Ao entregar o coração, é diferente. Você até está ciente que a pessoa pode não cuidar, mas você basicamente entrega o órgão na mão dela (o coração, ô mente poluída!) e fala: tó, faz o que quiser.
Você espera que ela cuide, mas ela pode muito bem jogar na lixeira mais próxima, quando como recebemos flyer de Trago Seu Amor De Volta Em Sete Dias (sério, não leia esse flyer, você é bonita, dá conta sozinha!). Pode nem jogar na lixeira, pode jogar direto no chão. E você além de magoada, vai ficar brava com a falta de civilidade e higiene do amado. E vai pagar mico, vai ligar pra amigo pedindo companhia para beber tequila, mas ainda vai chegar em casa triste e vai procurar no bolso o flyer para ao menos ir pedir uns conselhos pro pai de santo simpático.
Com o coração em mãos que não são as suas, você tenta enxergar diretamente por ele.
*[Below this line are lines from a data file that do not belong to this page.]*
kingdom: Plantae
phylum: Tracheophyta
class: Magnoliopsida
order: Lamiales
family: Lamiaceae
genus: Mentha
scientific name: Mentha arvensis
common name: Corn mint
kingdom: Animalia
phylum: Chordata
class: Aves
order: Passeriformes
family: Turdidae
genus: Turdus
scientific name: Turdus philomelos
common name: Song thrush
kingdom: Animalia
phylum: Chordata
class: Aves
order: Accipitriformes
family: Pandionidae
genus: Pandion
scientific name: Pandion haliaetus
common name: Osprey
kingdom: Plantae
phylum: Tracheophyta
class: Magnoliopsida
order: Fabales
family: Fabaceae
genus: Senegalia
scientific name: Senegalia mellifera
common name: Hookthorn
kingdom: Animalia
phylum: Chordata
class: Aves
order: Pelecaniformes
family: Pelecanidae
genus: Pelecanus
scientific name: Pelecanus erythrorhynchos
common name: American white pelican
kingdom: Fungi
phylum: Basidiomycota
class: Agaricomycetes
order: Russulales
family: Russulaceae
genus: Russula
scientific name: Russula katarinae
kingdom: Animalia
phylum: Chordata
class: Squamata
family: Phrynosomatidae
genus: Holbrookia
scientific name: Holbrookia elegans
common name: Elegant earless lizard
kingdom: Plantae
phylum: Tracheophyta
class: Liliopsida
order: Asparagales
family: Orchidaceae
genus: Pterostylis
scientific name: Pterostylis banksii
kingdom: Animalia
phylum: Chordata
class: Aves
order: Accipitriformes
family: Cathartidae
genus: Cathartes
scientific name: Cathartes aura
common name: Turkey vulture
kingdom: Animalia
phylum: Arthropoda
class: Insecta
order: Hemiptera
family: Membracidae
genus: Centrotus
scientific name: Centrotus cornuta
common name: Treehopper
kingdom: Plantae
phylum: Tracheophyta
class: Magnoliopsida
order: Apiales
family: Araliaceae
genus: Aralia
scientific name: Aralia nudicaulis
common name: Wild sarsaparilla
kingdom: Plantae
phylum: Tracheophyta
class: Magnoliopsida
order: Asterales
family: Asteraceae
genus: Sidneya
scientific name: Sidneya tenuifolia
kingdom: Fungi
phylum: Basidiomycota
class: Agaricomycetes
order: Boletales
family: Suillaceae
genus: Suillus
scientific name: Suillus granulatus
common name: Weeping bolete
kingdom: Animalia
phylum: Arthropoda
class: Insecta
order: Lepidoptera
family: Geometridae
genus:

Vislumbra todo um futuro que conta com uma casa de cerca branca, dois cachorros e um jardim. Possivelmente você nunca irá morar numa casa de cerca branca mas descobre que quer ou poderia querer coisas que não havia cogitado antes. Você para de querer a casa porque deve ser um inferno para limpar a tal cerca, mas dá entrada num apartamento. Você cresce. Entende porque nunca tinha entregado o coração antes.
Talvez a diferença se trate apenas do nível de envolvimento. Para mim, se trata de fé e confiança.
Eu não aposto em nada que envolva dinheiro ou meu sorriso. Me julguem. Entregar um coração envolve dinheiro (aguardando estorno de cada centavo gasto, por gentileza) e meu sorriso (existe algum tutorial que vocês mostram para bebês? Preciso lembrar como fazer).
Teoria da Cinderela, né? A gente acha que perdeu uma coisa importante demais para deixar pra lá.
E voltamos aos sapatos.
(Maiara tem 21 anos, está com dor de cotovelo e só é adepta da teoria da branca de neve)
Ps: Sei que tem gente que consegue entregar o coração por aí como se fosse bala. Não tem problema. Mas esse texto apenas não é sobre vocês e essa fé na vida que eu morro de inveja.